LAWS(CAL)-2003-12-6

SHEFALI PODDAR Vs. MONOTOSH PANJA

Decided On December 24, 2003
SHEFALI PODDAR Appellant
V/S
MONOTOSH PANJA Respondents

JUDGEMENT

(1.) One Mahamaya was the original 16 annas owner of the property in question. She mortgaged such property to one Kalipada. Kalipada was holding such property as a benamdar of one Priyabala. Mahamaya was not in a position to pay the amount as per mortgage deed. As a result whereof, Kalipada claimed to be the owner of the land and instituted an ejectment suit against Mahamaya. However, even after obtaining ejectment decree, Kalipada did not execute the same, but, allowed her to continue in possession. After death of Kalipada, Priyabala transferred 16 annas share in the property to Mahamaya on 08.12.1962 and on the same day, by a deed of gift, she retransferred the property to one Anil. Anil instituted a suit for declaration and injunction in the year 1966, being Title Suit No. 674 of 1966. Such suit was dismissed for default on 16.02.1970. Anil transferred 16 annas share of the property to one Shefali by a deed of gift, who is the defendant/appellant herein. One Tarasundari, daughter of first wife of Kalipada transferred her alleged 1/3rd share in respect of the self-same property to the plaintiffs/respondents herein. Thereby, the suit arose. The suit is in the nature of partition. The learned Judge of Court of first instance dismissed the suit by taking a view that possession by assertions of open and hostile title and of ouster to the knowledge of the other owners. The case of the plaintiffs/respondents is that there are three share-holders of Kalipada's property having 1/3rd share each. Tarasundari, daughter of the first wife is holding 1/3rd share. Priyabala, second wife, is holding 1/3rd share and Malina, daughter of first wife is holding 1/3rd share. Thus, Priyabala cannot transfer 16 annas share in the property of Kalipada to Mahamaya consequently to Anil and further consequently to Shefali. In other words, Shefali cannot seize and possess 16 annas share in the property. However, the Court of first instance categorically held as follows:

(2.) The question of benami transaction is not before me.

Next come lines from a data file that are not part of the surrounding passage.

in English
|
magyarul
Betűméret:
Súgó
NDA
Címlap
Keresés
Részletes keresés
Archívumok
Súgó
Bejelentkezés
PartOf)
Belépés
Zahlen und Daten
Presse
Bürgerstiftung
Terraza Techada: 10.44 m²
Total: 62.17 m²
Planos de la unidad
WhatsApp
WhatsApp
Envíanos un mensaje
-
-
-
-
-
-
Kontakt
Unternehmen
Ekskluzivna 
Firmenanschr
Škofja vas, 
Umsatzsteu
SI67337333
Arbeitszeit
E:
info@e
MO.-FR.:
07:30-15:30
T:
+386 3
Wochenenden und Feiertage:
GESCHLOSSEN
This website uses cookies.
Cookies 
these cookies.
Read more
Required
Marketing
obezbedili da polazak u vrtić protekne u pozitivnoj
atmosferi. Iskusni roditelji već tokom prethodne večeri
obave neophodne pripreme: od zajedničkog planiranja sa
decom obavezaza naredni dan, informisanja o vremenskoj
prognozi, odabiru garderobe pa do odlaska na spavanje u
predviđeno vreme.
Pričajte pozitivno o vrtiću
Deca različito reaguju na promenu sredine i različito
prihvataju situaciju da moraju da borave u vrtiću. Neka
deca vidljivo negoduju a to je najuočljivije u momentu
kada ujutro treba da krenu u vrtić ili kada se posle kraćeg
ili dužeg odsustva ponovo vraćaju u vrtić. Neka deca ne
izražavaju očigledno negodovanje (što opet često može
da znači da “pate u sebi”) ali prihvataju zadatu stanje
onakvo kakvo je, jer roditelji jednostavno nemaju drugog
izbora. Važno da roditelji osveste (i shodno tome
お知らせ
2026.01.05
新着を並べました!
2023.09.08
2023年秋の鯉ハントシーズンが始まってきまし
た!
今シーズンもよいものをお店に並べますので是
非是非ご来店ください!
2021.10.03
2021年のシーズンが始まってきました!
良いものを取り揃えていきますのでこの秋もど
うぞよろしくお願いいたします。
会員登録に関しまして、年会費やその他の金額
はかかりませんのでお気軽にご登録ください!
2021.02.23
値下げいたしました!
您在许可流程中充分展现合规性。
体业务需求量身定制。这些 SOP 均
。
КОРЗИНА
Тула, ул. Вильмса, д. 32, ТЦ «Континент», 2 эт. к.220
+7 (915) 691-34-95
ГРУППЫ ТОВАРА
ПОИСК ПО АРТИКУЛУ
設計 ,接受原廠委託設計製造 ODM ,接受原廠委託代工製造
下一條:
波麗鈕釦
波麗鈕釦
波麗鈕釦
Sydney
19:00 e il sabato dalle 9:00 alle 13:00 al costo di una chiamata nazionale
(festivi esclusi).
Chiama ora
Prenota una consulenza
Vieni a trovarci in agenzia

The only point struck mind of the learned Judge of the first appellate Court to that the adverse possession was arrested between the period of filing of the suit for declaration of injunction by Anil in the year 1966 till its dismissal for default on 16th February, 1970. Therefore, there is no proof of adverse possession for consecutive 12 years. The relevant portion of the judgment is as follows :

(3.) Therefore, this appeal arises in the form of First Miscellaneous Appeal. Technically speaking in the order of remand, an appeal is to be called as First Miscellaneous Appeal at the second appellate stage whereas the decree reversed finally by the first appellate Court, it will called as Second Appeal. Little analysis is required in this respect. Order 41 Rule 23 of the Code of Civil Procedure is governing the filed in respect of remand of the case by the appellate Court in respect of preliminary point wherein Rule 23A, of the Code of Civil Procedure is governing the field other than preliminary point. Even in such case, the appellate Court shall have the same power as it has under Rule 23 of the Code of Civil Procedure. In the instant case, decree passed in the preliminary form in a partition suit. The suit was sent back on remand for further steps. Therefore, in effect, it is a reversal decree. Yet at the time of admission of the appeal by a Division Bench of this Hon'bie Court in presence of the respondents, it was recorded that the order of remand was passed by the appellate Court. When it is recorded as an order of remand by a Division Bench, the same is to be heard as First Miscellaneous Appeal'alone. Therefore, no question of technicality is left open for me to consider leaving aside scope of adjudication. The point is that whether the adverse possession of Anil (Sri Anil Mukherjee) is arrested by the suit instituted by him which was dismissed for default or not.